(STUDY MATERIAL begins)

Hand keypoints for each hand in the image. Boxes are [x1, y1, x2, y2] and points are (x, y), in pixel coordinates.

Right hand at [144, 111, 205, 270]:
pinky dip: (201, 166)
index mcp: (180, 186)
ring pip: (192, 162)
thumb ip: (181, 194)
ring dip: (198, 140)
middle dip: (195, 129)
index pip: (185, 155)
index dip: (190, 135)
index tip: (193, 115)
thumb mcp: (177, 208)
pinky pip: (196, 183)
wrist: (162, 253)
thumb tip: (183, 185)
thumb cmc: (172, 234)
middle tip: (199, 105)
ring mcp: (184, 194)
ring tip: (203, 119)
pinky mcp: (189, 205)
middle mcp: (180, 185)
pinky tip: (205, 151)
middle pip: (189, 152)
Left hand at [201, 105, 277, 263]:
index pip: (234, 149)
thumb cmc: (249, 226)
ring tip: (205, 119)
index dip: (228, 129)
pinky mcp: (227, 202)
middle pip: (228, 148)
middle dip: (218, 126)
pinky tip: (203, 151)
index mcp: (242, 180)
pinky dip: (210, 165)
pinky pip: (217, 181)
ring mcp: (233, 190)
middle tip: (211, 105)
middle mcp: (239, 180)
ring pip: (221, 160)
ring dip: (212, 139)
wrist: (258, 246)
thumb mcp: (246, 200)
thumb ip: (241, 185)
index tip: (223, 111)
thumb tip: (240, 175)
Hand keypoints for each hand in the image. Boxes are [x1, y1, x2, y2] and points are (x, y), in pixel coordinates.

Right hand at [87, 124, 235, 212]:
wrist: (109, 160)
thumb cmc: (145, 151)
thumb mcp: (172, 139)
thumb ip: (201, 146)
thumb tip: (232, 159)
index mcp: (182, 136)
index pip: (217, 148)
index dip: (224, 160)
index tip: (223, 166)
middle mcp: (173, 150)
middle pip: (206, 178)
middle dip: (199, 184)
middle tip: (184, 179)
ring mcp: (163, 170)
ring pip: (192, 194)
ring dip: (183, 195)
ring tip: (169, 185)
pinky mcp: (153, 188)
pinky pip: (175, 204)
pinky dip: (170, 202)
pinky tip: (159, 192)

(STUDY MATERIAL ends)

PROBLEM >> Extract all the entries word for word.

WRITTEN SOLUTION >>
Hand keypoints for each hand in the image. Boxes are [x1, y1, x2, y2] and points are (x, y), in pixel coordinates.

Right hand at [144, 111, 205, 270]:
pinky dip: (201, 166)
index mcp: (180, 186)
ring pip: (192, 162)
thumb ip: (181, 194)
ring dip: (198, 140)
middle dip: (195, 129)
index pip: (185, 155)
index dip: (190, 135)
index tip: (193, 115)
thumb mcp: (177, 208)
pinky pip: (196, 183)
wrist: (162, 253)
thumb tip: (183, 185)
thumb cmc: (172, 234)
middle tip: (199, 105)
ring mcp: (184, 194)
ring tip: (203, 119)
pinky mcp: (189, 205)
middle mcp: (180, 185)
pinky tip: (205, 151)
middle pip: (189, 152)
Left hand at [201, 105, 277, 263]:
index pip: (234, 149)
thumb cmc: (249, 226)
ring tip: (205, 119)
index dip: (228, 129)
pinky mcp: (227, 202)
middle pip: (228, 148)
middle dip: (218, 126)
pinky tip: (203, 151)
index mcp: (242, 180)
pinky dip: (210, 165)
pinky pip: (217, 181)
ring mcp: (233, 190)
middle tip: (211, 105)
middle mcp: (239, 180)
ring pip: (221, 160)
ring dip: (212, 139)
wrist: (258, 246)
thumb mcp: (246, 200)
thumb ip: (241, 185)
index tip: (223, 111)
thumb tip: (240, 175)
Hand keypoints for each hand in the image. Boxes are [x1, y1, x2, y2] and points are (x, y), in pixel coordinates.

Right hand at [87, 124, 235, 212]:
wrist: (109, 160)
thumb cmc: (145, 151)
thumb mcp: (172, 139)
thumb ip: (201, 146)
thumb tip: (232, 159)
index mcp: (182, 136)
index pip: (217, 148)
index dip: (224, 160)
index tip: (223, 166)
middle mcp: (173, 150)
middle pip: (206, 178)
middle dip: (199, 184)
middle tip: (184, 179)
ring mcp: (163, 170)
ring pip: (192, 194)
ring dip: (183, 195)
ring tip: (169, 185)
pinky mcp: (153, 188)
pinky pip: (175, 204)
pinky dip: (170, 202)
pinky tip: (159, 192)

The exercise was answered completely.